Vous le savez certainement le père ou
la mère peut, après la naissance ou l’adoption d’un enfant,
demander à travailler à temps partiel. Il s’agit en fait de
réduire son temps de travail pour mieux se consacrer à son enfant
jusqu’à ses trois ans.
La réduction s’effectue au choix du salarié, avec un minimum
d’un cinquième.
Mais à l’issue d’un conflit extrêmement intéressant, qui nous
vient de la région de Toulouse, la cour de cassation a jugé
que l’employeur fixe en toute liberté les horaires de travail.
C’est à dire en pratique que le salarié détermine l’ampleur
de la réduction du temps de travail qu’il souhaite, au titre
du congé parental, mais qu’il doit ensuite se plier à la volonté
de l’employeur pour la répartition des heures effectuées dans
la semaine.
La portée de cet arrêt est très importante. Il signifie tout
simplement qu’en demandant à réduire ses horaires le salarié
ne doit pas tabler sur un emploi du temps idéal pour lui. Il
peut demander à finir sa journée à 16 heures ou bien à ne pas
travailler le vendredi par exemple, mais il ne peut pas l’imposer.

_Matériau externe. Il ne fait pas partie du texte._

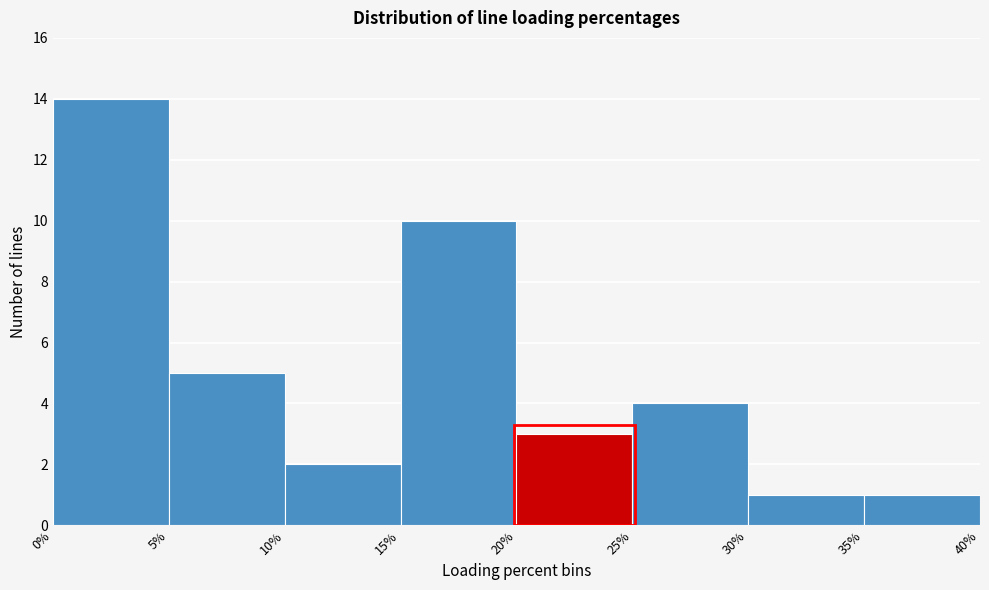

Reading left to right, transcribe this chart: for each bar, give the range it covers on the x-axis and its height. The values are not printed on the chart, so give them approximately, as read against the axis.

0% to 5%: 14
5% to 10%: 5
10% to 15%: 2
15% to 20%: 10
20% to 25%: 3
25% to 30%: 4
30% to 35%: 1
35% to 40%: 1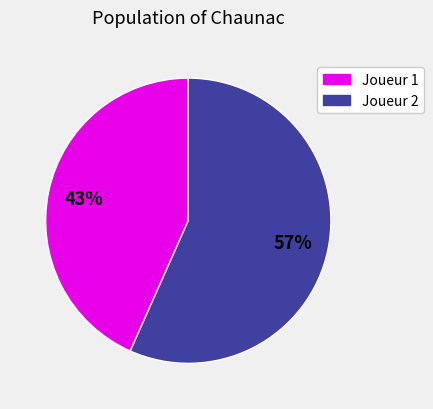

Count the number of slices in the pie.

2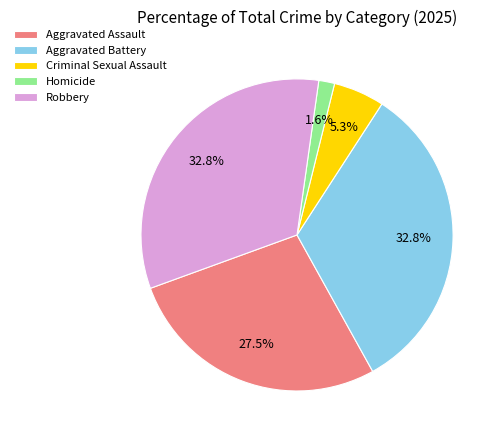

How many segments does this pie chart have?

5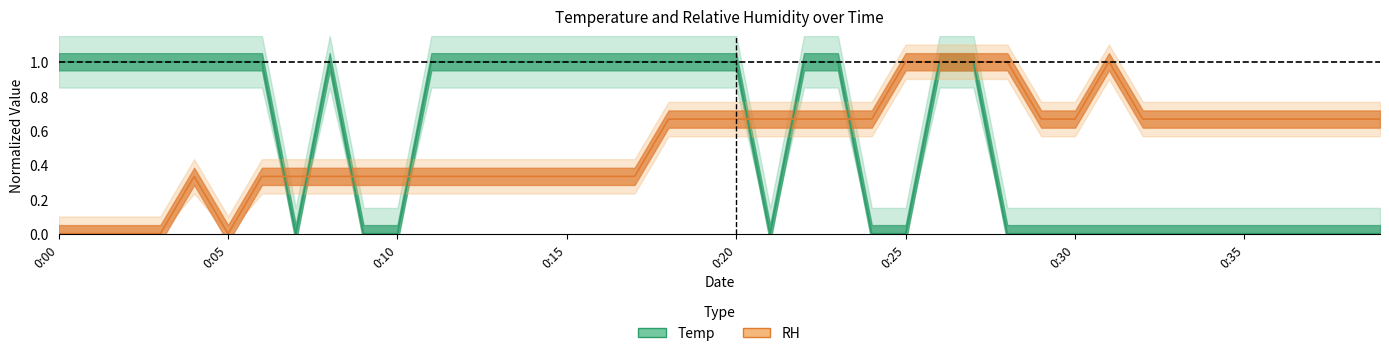

At 0:30, list the series in order from largest to smallest.

RH, Temp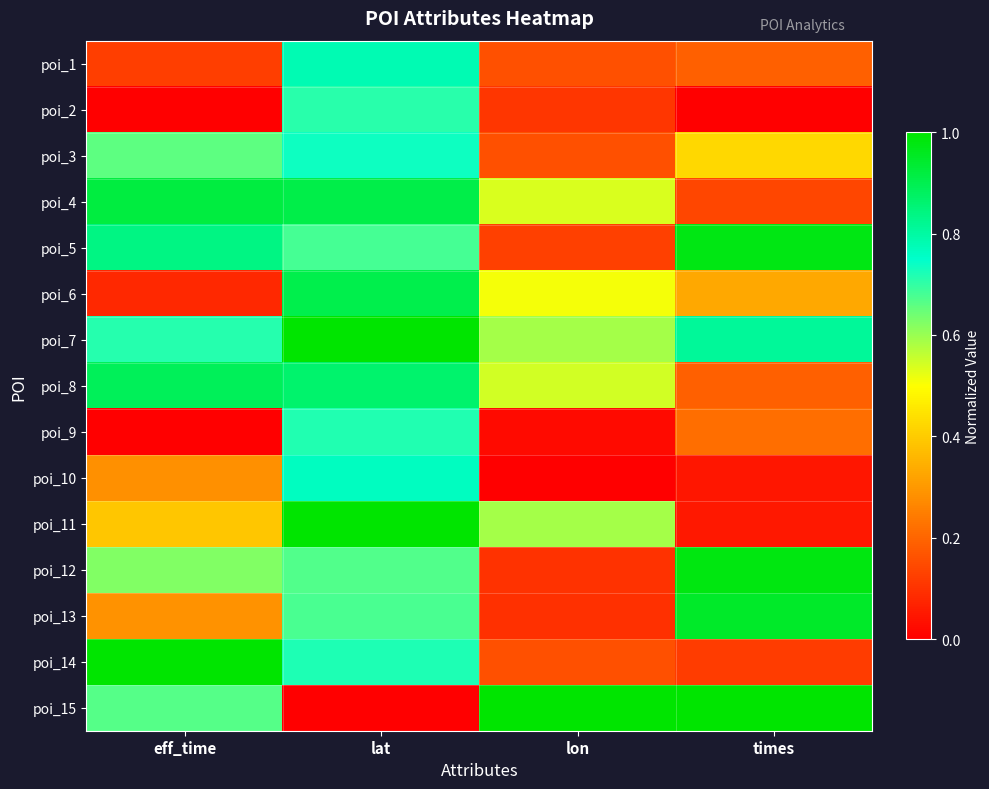

At lon, list the series in order from largest to smallest.

poi_15, poi_11, poi_7, poi_8, poi_4, poi_6, poi_14, poi_1, poi_3, poi_5, poi_2, poi_12, poi_13, poi_9, poi_10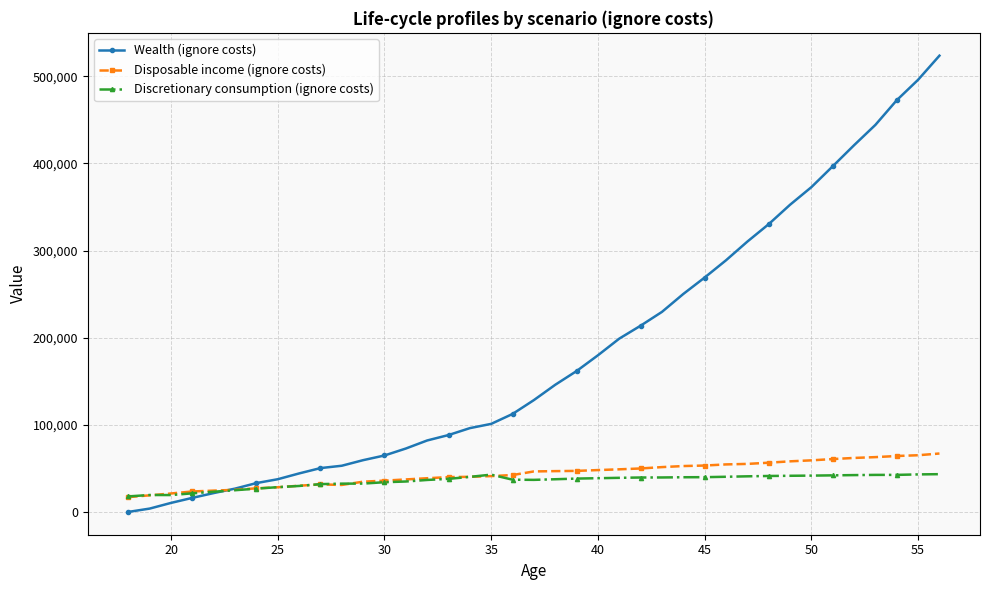

What is the value of the Discretionary consumption (ignore costs) point at the 38th from the left?

43447.9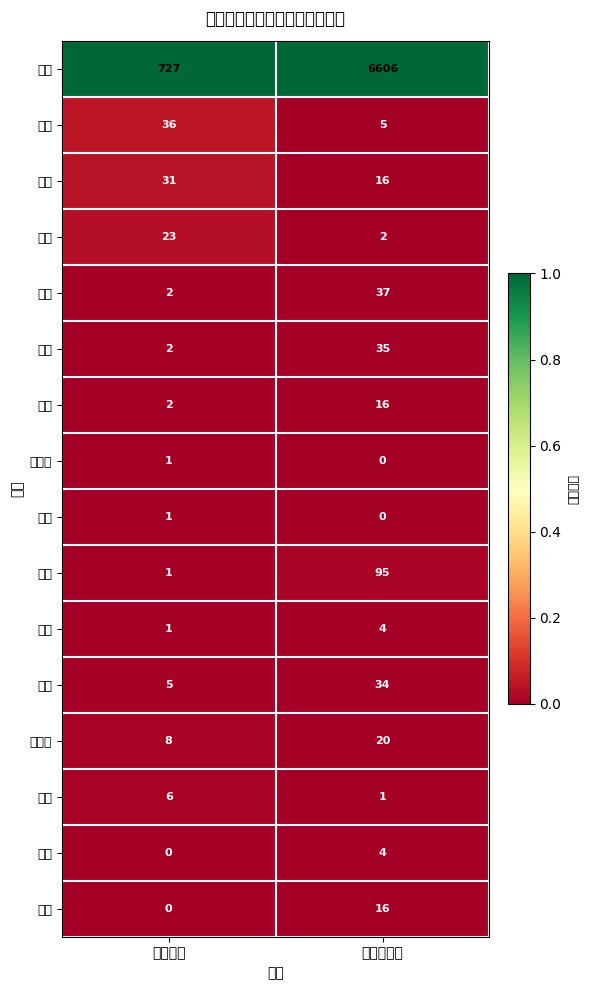

Count the number of data series in this chart.

16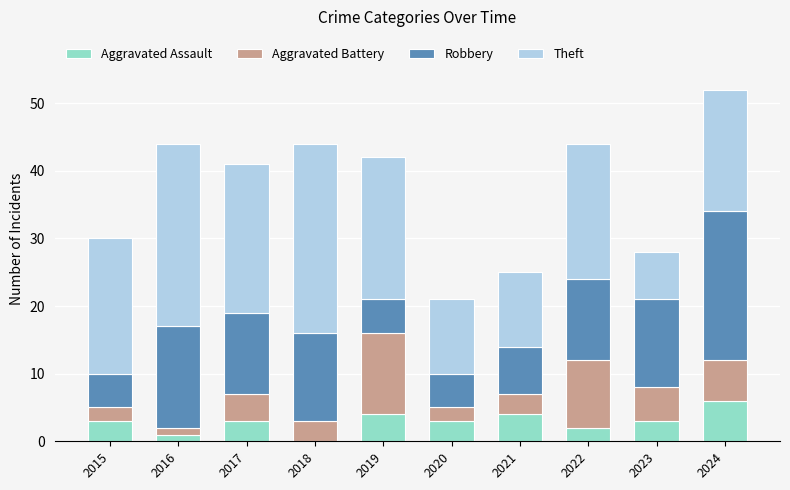

At which category is the sum across all series the highest?

2024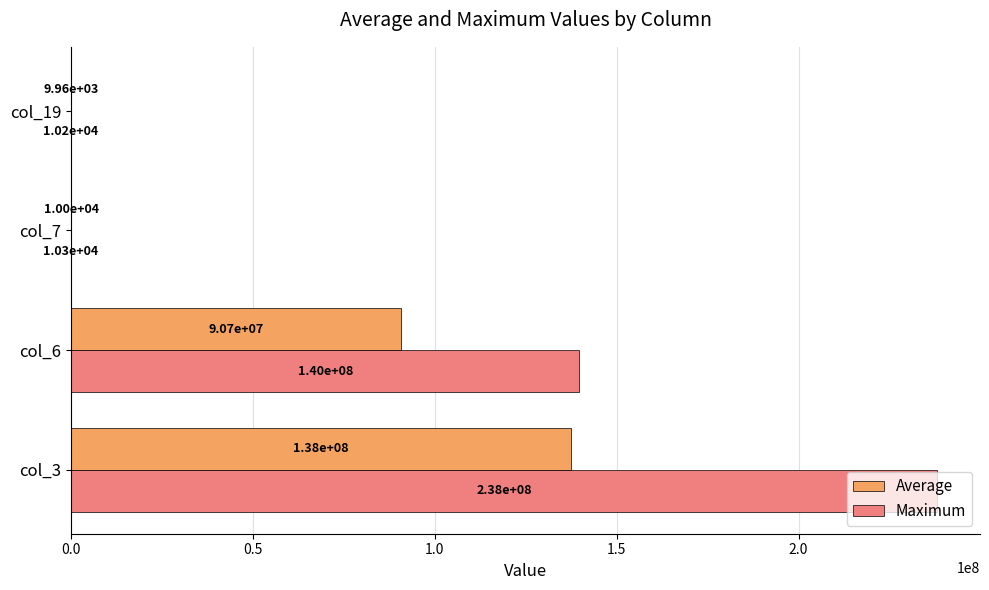

What is the maximum value shown in the chart?

237988368.0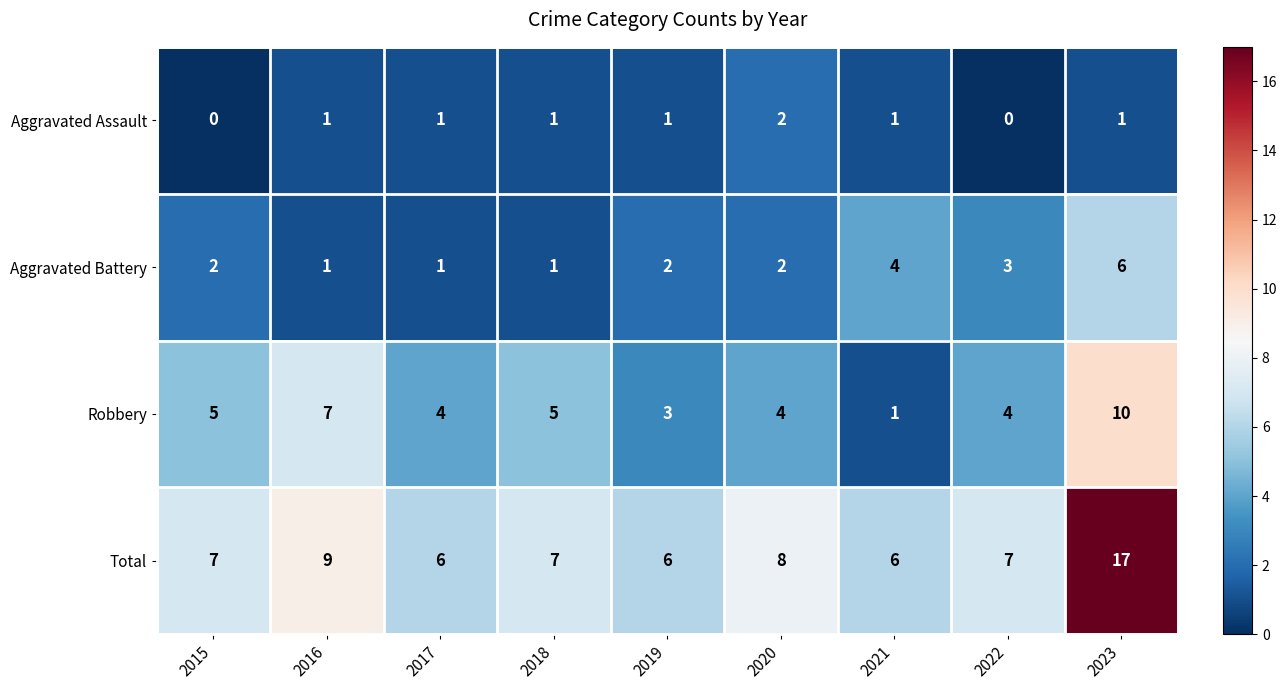

List the series in order of their overall mean, highest first.

Total, Robbery, Aggravated Battery, Aggravated Assault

Le pouvoir de direction de l’employeur prime en cas de désaccord,
dans l’intérêt de l’entreprise. Ce qui bien sûr est à double
tranchant puisque ça peut aussi devenir un moyen de pression
pour décourager le salarié. Sauf bien sûr à prouver un abus
de droit.
Cet arrêt, premier du genre, est cependant un acquis pour les
entreprises, tant il est vrai que la multiplication des congés
des salariés se transforme en casse tête de gestion.